James’ attorney told The Record of Bergen County that he intends to appeal the decision.
James, the city’s longest serving mayor, was in office from 1986 to 2006 and was succeeded by Cory Booker. In 2008, a federal jury convicted him on charges that he engineered sweetheart land deals for his mistress, Tamika Riley, who paid $46,000 for nine city lots before flipping them at a $665,000 profit. James and Riley served 27 and 15 months, respectively. The campaign funds were used in his legal defense on those charges.
A political street fighter with a knack for connecting with average voters, James brought major downtown development to the city, including the New Jersey Performing Arts Center in 1997 and the Prudential Arena a decade later.
But he also played a particularly brutal brand of politics, as captured in the 2006 documentary “Street Fight,” which put a spotlight on James’s campaign against his opponent in the 2002 mayoral race, Booker, who was a member of the Newark Municipal Council at the time.
James still retained his appeal even after his conviction, with hundreds turning out in 2010 to welcome him home from federal prison in Virginia. James has said he has not ruled out a return to politics, which would require the charges against him be overturned. One of the five original charges was overturned a few years ago.
The James campaign account contained $706,372 as of late July, Brindle told Patch Wednesday. Since James is currently barred from holding elected office again, that money can’t be used on another James run for office, but James is free to donate the money to other political campaigns. The money can also be used for donations to charity or can be returned to the donors “on a pro rata basis,” Brindle said. The money can also be used to pay the $30,000 fine imposed by the court.

┄┄┄┄┄┄

▶ JOB ITEM: Please condense the paragraph of the article about James that begins "James, the city's longest serving mayor" into a short bulleted list that keeps its main facts. The saved data is separate from the article.

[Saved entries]
┄┄┄┄┄┄

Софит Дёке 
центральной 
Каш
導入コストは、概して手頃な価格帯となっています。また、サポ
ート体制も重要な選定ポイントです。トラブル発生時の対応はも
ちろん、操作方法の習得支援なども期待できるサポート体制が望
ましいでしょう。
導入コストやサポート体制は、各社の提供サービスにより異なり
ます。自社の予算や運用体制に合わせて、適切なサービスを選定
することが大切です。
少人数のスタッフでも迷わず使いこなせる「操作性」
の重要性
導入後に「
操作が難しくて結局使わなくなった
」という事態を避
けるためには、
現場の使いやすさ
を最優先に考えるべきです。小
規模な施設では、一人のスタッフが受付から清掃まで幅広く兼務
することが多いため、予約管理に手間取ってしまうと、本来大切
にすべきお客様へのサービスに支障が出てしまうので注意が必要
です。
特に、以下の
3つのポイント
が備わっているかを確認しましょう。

┄┄┄┄┄┄

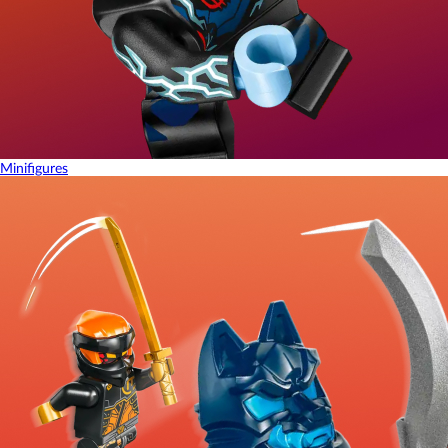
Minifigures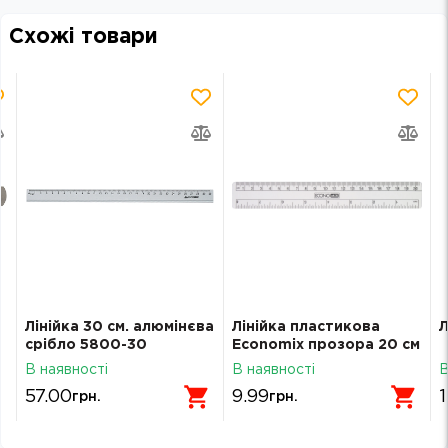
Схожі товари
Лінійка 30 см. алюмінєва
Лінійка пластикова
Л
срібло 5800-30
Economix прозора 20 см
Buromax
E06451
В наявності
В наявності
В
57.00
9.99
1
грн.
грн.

┄┄┄┄┄┄

▶ TASK RESPONSE:
- James was the city's longest-serving mayor, in office from 1986 to 2006, and Cory Booker succeeded him.
- In 2008 a federal jury convicted him of engineering sweetheart land deals for his mistress, Tamika Riley.
- Riley paid $46,000 for nine city lots and resold them at a $665,000 profit.
- James served 27 months, and Riley served 15.
- Campaign funds paid for his legal defense on those charges.